Getting Started with Titanic Challenge

This blog describes the steps performed in Titanic Machine Learning Challenge on Kaggle, as part of the tutorial project.

The main aim of this challenge is to predict the survival of each passenger, by using the training data set given. We have three different files given : train.csv (Training data), test.csv (Test Data for which we need to make predictions), and gender_submission.csv (which will describe how the the predictions should be structured.)

The two important libraries that are used here are: Numpy and Pandas

First step will be to load all the data files. This is achieved using the pandas function “read_csv”. Next, a hypothesis is made for the given data - that all the female passengers are survived and all male passengers died.
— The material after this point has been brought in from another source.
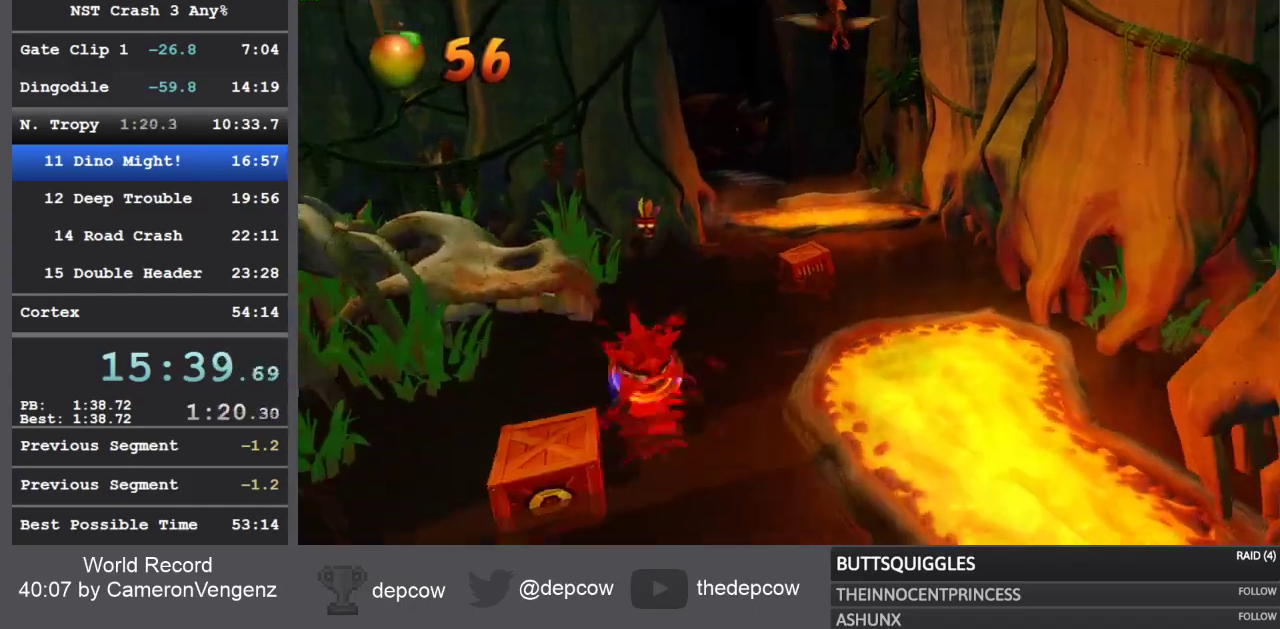
{"dt_ms": 500, "buttons": [], "left_stick": "down", "right_stick": "center", "events": [[133, "R1", "up"], [250, "SQUARE", "down"], [483, "SQUARE", "up"]]}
To validate this hypothesis made, we need to calculate the percentage of female passengers who survived and the percentage of the male passengers who survived.

From the above results we get to know that 75% of the women on the ship survived and only 19% of the men were survived. If we consider all the other aspects, better predictions can be made. Since, it is very tedious for us to do so, we will use Machine Learning model to make the predictions.

In this case, Random Forest Model will be used as the model. As we know, this algorithm is widely used in Classification and Regression problems. Based on patterns in the training data, it builds the trees in the random forest model. And, these trees will be used for predicting the output for test data.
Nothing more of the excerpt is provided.